- ACTIVITY -
Do these statements agree with the excerpt on submodels? 1. Transport setups from the parent carry automatically into the submodel. 2. Parent heads are more robust to small calibration errors in low-gradient areas. 3. The submodel boundary should be placed across major surface-water features. Answer yes or no for each, quoting the deciding words from the excerpt.
---------- EXCERPT TO READ
Aquifer attributes The submodel can have different dispersivity, sorption, decay, and other transport parameters if your local study calls for values that differ from parent-scale defaults.
Transport sources Source zones, injection-well concentrations, and other transport sources must be defined in submodel mode to be active. Parent-scale transport setups don't automatically carry into the submodel.
Particles Particle placement is specific to whichever model is active. Particles you placed in the parent for a regional analysis are not the particles you use in the submodel for a local analysis.
Common misconception — submodel is not just "parent zoomed in"

A submodel is a new simulation with new freedom — to add detail, to refine boundaries, to use different attributes where local data warrant. Treating it as merely "parent displayed at higher resolution" misses the point. The whole reason to nest is to represent the xyz reality more faithfully in the area of interest, which typically means adding to what the parent had, not just copying it.

13.3.3 Keeping parent and submodel in sync

Changes to the parent (e.g., a new well added regionally, a changed recharge rate, a re-calibrated K field) can affect the submodel's BCs. When you change the parent, re-SIMULATE the parent to update its flow solution, then re-SIMULATE the submodel so it picks up the new BC values. The platform does not automatically propagate parent changes into submodel results — the submodel's BCs are from the parent's last-solved state.

This usually isn't a problem during active model development (you're iterating on one level at a time), but it's worth knowing. A stale submodel solution that shows "wrong" heads at its boundaries is often just a submodel that hasn't been re-simulated since the parent was updated.

13.4 Placing the Submodel Boundary

Where you draw the submodel's outer rectangle matters. The parent's computed heads along that rectangle become the submodel's boundary conditions — so if the parent's heads are unreliable there, the submodel inherits the unreliability.

13.4.1 Rules of thumb

RuleWhy
Leave at least 10 submodel cells between the boundary and the area of critical interest Inherited BCs introduce small artifacts that propagate inward a few cells before regional flow patterns take over. Ten cells of buffer gives the solution space to recover. If your submodel is NX = 40 with 100 m cells, the area of interest should sit at least 1 km in from every edge. This is the dominant sizing rule — it often determines how big the submodel needs to be, and it is why severe scale disparity requires a hierarchy of submodels rather than a single level (§13.5).
Keep the submodel boundary away from the parent's own outer edges The parent's edges are themselves BC-constrained; heads there are artifacts of the parent's BCs, not of regional flow. A submodel abutting the parent edge inherits these artifacts.
Keep the submodel boundary away from pumping wells in the parent Near wells, the parent's coarse grid can't resolve the cone of depression accurately. Submodel BCs here will be smeared approximations of the real head field.
Align the submodel boundary with low-gradient areas when possible Errors in parent heads translate directly into BC errors. In low-gradient areas, parent heads are better-determined and more robust to small calibration errors.
Avoid placing the boundary across major surface-water features A stream running through the submodel's boundary creates a sharp head discontinuity the parent may handle differently than the submodel does. Put the boundary upstream or downstream of the feature.
--------------------
---------- EXTRACTED ENTRIES
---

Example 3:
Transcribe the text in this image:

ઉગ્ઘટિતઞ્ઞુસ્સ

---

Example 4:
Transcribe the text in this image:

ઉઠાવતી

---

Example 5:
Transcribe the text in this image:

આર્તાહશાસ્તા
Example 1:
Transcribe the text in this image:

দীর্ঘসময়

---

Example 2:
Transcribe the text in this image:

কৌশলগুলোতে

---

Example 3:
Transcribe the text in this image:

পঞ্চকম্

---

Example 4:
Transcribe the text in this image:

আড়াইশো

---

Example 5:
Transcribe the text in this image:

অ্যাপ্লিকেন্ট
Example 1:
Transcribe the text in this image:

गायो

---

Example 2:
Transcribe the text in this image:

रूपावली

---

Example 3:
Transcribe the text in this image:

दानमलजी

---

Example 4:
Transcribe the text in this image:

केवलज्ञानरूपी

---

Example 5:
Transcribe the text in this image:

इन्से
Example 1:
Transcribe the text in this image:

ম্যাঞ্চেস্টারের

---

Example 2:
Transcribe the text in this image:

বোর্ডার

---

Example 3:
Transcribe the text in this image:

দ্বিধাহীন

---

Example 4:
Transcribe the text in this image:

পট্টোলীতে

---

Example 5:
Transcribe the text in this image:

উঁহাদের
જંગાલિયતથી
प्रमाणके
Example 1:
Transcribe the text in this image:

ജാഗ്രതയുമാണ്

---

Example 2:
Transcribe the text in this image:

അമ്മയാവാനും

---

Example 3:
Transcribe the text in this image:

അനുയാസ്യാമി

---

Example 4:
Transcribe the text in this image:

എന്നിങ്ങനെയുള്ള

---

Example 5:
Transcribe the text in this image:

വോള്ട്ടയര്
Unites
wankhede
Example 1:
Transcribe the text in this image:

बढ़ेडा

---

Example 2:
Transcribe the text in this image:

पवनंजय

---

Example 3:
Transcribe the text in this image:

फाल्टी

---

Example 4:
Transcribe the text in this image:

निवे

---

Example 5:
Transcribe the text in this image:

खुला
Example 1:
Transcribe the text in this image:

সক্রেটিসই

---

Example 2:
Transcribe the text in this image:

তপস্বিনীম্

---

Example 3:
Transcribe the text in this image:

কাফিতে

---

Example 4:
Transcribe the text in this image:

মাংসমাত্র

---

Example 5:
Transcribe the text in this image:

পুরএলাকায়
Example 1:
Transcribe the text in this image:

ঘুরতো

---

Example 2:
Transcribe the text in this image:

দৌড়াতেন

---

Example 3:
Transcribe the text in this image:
--------------------
- SOLUTION TO THE EXERCISE -
1. No: "Parent-scale transport setups don't automatically carry into the submodel."
2. Yes: "In low-gradient areas, parent heads are better-determined and more robust to small calibration errors."
3. No: "Avoid placing the boundary across major surface-water features"